MORE than 35 years after its debut, the slogan for the United Negro College Fund, “A Mind Is a Terrible Thing to Waste,” remains one of the most recognized in American advertising history.

The years, however, have not been as kind to the organization’s name, which has gradually become a source of alienation to the very people the group aims to serve. And while the fund is not prepared to drop the word “Negro” from its name, it plans to try to shift attention away from it.

A branding effort being introduced Thursday will seek to play down the full name and instead highlight the nonprofit’s initials, U.N.C.F. An updated logo will seek to communicate the changing direction of the group while putting renewed emphasis on the well-known slogan.

“Forty-plus years ago, when I started at Morehouse, I thought of myself as a Negro,” said Michael L. Lomax, U.N.C.F.’s president and chief executive, referring to the historically black college. “By the time I graduated in 1968, I was black.
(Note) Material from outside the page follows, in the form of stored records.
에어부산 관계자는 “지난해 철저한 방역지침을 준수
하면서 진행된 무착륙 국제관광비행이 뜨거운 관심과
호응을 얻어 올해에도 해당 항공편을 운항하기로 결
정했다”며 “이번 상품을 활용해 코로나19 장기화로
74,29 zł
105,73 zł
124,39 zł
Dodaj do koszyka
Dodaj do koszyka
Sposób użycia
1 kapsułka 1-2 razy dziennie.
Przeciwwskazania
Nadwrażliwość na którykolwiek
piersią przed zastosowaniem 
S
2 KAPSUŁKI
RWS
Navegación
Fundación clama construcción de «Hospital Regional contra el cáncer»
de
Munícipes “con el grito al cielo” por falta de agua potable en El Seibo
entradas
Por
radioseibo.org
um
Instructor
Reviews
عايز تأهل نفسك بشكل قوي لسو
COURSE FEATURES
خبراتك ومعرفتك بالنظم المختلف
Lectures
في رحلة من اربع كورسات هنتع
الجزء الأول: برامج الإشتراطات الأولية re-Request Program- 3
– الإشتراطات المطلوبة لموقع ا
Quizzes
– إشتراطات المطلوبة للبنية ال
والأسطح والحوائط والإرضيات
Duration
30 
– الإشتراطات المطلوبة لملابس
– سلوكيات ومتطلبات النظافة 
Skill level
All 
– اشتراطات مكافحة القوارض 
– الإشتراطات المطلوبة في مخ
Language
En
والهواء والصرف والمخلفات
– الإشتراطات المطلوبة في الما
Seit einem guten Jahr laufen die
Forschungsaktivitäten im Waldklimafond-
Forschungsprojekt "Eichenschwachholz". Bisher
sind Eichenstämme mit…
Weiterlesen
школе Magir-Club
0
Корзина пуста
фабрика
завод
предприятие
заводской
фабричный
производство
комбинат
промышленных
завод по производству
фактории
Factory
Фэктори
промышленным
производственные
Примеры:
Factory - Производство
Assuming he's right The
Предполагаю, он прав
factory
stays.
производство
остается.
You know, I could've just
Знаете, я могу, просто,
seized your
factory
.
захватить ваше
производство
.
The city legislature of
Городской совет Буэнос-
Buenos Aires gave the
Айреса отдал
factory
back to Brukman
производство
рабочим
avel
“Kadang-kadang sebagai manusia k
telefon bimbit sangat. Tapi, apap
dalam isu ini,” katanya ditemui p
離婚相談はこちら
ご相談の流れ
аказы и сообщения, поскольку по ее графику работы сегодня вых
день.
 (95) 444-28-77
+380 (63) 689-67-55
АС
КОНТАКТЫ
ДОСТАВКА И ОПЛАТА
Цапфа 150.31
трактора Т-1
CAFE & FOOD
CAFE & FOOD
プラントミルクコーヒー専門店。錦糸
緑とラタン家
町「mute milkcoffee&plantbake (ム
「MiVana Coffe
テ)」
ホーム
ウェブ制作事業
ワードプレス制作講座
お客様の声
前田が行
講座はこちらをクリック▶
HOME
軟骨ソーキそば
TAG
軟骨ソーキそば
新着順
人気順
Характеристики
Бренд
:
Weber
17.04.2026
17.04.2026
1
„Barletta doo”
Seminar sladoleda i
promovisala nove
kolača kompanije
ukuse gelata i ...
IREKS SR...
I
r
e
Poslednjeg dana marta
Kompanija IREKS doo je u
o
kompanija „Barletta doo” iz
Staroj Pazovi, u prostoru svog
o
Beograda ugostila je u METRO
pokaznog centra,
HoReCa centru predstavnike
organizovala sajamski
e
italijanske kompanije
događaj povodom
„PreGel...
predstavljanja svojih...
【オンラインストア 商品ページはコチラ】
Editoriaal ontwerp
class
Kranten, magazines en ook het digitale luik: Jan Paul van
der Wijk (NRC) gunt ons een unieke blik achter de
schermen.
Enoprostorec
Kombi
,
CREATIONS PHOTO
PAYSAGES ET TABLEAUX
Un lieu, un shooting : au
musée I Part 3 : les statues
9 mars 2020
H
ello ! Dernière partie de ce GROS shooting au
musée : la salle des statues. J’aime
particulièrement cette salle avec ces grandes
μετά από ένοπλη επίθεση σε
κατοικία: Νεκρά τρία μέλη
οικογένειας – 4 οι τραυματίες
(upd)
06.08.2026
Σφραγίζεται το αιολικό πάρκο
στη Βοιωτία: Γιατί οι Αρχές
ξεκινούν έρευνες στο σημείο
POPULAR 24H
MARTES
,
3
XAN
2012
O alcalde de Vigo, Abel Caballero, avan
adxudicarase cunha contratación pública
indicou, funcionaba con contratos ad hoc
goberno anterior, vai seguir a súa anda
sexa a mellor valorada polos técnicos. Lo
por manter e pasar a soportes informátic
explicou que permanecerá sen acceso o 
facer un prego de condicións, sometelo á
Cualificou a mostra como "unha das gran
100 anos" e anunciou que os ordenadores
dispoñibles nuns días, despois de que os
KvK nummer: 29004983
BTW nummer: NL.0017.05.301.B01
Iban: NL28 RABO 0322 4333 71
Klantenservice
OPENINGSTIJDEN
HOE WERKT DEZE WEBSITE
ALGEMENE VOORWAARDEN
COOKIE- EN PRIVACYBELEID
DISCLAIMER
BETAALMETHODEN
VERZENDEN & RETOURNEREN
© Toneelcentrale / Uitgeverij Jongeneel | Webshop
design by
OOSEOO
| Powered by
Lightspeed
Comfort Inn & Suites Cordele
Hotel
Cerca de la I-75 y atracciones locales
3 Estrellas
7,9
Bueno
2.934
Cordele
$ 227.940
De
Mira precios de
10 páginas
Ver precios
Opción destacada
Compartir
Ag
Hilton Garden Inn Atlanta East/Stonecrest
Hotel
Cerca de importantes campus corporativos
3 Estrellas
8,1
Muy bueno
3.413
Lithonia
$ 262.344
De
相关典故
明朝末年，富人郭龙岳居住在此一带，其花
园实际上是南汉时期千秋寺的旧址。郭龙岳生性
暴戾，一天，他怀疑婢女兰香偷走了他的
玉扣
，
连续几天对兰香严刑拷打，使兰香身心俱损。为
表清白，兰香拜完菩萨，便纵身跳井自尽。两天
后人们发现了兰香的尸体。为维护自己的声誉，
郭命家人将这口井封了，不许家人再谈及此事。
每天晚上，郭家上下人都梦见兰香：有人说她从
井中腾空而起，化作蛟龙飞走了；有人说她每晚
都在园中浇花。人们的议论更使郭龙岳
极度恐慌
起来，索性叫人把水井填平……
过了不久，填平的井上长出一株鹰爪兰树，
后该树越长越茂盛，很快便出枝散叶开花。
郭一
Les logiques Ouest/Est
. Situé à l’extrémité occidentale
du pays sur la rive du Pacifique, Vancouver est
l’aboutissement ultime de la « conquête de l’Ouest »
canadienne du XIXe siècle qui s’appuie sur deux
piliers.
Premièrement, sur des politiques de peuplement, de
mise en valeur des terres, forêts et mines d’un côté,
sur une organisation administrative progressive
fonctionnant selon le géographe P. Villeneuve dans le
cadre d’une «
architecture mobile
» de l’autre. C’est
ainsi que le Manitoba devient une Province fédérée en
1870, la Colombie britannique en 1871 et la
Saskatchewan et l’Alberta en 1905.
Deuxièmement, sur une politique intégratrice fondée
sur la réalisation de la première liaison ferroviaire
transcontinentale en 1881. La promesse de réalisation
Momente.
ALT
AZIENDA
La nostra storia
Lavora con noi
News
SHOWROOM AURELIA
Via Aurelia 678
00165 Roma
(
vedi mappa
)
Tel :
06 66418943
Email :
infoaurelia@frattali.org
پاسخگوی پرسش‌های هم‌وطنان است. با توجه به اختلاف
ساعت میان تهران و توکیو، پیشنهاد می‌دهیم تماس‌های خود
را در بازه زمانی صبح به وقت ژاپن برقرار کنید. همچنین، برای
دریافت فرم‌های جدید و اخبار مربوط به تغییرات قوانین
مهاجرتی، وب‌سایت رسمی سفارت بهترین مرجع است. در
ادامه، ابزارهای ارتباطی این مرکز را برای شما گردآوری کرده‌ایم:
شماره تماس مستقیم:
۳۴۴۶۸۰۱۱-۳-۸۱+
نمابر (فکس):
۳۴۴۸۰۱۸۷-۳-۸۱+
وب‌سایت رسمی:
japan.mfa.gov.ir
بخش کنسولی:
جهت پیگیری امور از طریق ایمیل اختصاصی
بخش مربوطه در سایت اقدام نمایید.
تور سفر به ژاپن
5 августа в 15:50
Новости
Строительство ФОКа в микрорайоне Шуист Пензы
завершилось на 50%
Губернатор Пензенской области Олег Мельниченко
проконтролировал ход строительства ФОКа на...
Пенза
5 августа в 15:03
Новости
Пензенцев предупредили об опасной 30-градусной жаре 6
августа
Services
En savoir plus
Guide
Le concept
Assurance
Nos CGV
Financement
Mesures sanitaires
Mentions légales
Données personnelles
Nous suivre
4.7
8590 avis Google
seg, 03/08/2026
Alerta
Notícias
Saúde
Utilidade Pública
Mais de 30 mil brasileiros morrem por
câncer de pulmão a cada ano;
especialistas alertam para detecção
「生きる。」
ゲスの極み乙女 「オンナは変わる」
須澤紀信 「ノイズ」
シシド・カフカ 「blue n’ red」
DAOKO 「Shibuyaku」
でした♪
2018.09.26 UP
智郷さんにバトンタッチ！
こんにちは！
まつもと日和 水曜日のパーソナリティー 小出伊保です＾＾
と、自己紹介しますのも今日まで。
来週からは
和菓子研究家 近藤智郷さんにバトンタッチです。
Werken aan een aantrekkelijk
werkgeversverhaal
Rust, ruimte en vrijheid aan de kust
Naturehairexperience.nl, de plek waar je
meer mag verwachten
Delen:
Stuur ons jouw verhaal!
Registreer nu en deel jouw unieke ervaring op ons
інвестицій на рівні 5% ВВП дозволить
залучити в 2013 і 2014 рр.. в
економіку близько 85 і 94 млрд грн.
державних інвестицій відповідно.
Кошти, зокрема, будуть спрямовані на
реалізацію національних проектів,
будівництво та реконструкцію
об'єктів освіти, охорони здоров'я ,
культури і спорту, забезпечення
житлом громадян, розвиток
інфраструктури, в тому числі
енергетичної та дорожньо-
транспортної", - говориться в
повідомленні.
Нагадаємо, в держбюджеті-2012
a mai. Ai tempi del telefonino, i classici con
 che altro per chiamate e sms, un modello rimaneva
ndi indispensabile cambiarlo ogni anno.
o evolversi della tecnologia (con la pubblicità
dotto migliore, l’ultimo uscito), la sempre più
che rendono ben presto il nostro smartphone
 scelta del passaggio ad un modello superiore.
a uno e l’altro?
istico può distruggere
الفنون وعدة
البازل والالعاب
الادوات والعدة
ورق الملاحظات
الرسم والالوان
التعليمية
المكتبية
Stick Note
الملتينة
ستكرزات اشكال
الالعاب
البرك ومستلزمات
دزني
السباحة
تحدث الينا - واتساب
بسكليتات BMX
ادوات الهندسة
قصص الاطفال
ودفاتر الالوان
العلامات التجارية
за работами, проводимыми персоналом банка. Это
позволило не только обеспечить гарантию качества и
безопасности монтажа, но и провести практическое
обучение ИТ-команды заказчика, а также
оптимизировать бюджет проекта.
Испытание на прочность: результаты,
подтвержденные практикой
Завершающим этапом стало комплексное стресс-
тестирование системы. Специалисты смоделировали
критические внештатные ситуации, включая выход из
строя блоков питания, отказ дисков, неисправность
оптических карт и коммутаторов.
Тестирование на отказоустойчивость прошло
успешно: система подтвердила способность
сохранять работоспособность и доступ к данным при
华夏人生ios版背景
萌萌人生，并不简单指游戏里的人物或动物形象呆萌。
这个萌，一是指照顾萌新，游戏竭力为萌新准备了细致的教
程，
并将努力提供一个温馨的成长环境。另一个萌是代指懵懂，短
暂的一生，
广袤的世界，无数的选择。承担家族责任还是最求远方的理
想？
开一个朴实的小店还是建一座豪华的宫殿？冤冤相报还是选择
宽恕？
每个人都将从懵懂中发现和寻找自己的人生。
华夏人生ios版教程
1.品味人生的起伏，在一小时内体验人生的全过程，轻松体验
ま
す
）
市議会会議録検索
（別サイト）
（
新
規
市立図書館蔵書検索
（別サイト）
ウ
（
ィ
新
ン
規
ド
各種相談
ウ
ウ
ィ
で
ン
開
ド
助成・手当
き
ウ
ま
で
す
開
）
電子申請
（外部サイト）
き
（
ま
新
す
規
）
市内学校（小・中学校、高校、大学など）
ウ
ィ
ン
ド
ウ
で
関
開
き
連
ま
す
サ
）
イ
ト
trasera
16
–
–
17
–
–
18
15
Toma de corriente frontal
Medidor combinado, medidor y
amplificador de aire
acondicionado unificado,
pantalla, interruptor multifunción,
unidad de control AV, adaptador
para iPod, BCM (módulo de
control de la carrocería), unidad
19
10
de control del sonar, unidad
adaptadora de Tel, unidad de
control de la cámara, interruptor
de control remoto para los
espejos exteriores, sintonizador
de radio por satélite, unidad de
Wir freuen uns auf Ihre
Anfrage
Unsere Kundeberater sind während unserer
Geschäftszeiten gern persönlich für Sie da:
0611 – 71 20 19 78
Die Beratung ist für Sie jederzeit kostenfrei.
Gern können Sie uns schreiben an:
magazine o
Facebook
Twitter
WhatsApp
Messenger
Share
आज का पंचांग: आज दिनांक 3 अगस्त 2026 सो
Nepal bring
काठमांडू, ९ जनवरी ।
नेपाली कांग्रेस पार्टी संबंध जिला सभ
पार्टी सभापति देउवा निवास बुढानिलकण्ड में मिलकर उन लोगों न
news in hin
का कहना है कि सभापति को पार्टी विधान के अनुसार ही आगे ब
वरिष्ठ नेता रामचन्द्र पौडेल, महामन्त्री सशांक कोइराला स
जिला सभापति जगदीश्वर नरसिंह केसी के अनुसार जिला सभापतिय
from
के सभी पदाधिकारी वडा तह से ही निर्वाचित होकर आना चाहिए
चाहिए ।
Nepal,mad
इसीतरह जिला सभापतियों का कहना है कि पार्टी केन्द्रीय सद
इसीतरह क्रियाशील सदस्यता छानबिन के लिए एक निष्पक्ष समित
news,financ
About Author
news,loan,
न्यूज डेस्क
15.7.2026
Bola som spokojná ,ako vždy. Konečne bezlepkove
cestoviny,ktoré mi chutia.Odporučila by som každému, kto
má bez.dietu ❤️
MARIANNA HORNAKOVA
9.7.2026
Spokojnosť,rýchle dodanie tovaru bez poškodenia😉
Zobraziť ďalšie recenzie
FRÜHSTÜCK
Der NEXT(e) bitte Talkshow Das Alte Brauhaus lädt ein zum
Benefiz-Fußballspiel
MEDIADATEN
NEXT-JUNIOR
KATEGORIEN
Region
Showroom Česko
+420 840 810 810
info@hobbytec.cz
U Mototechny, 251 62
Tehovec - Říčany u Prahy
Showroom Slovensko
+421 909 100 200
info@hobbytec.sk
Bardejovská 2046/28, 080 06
And then in the last 15 to 20 years I’ve become an African-American.”

The nomenclature issue is a decades-old predicament for U.N.C.F., which has long struggled to keep up with younger generations of African-Americans without abandoning nearly 70 years of hard-won brand equity.

“We want to hold on to our heritage, but we also want to find a way to say who we are that speaks directly and positively to a younger generation,” Mr. Lomax said. “I think we’ve found a happy medium.”